-- WORK ORDER --
The answer is to be an exact copy of the lines below running from the line with "left eye: (405, 144)" down to the line with "left eye: (135, 68)", both ends included, and nothing more.

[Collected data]

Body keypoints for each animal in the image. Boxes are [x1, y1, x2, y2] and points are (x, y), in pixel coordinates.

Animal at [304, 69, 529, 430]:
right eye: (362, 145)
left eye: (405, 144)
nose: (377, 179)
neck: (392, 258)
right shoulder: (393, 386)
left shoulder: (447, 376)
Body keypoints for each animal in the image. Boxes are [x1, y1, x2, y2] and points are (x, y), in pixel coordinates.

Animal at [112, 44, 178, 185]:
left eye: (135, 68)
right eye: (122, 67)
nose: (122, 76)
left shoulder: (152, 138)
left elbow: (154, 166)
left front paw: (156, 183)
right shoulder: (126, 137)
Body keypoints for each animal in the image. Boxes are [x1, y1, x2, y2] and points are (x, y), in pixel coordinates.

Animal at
* * *
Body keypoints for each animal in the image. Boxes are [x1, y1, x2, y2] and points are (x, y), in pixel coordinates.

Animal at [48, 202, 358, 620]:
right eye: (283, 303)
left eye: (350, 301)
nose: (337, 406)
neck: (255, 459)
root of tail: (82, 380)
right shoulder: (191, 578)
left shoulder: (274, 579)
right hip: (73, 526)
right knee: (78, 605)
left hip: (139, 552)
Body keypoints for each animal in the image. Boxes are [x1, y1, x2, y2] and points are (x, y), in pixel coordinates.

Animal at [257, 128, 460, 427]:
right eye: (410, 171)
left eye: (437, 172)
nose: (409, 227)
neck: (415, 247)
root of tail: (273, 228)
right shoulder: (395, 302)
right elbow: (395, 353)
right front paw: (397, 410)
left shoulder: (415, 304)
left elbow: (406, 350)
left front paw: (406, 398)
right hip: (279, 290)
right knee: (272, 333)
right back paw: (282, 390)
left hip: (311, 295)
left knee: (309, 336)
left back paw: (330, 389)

-- TASK ANSWER --
left eye: (405, 144)
nose: (377, 179)
neck: (392, 258)
right shoulder: (393, 386)
left shoulder: (447, 376)
Body keypoints for each animal in the image. Boxes are [x1, y1, x2, y2] and points are (x, y), in pixel coordinates.

Animal at [112, 44, 178, 185]:
left eye: (135, 68)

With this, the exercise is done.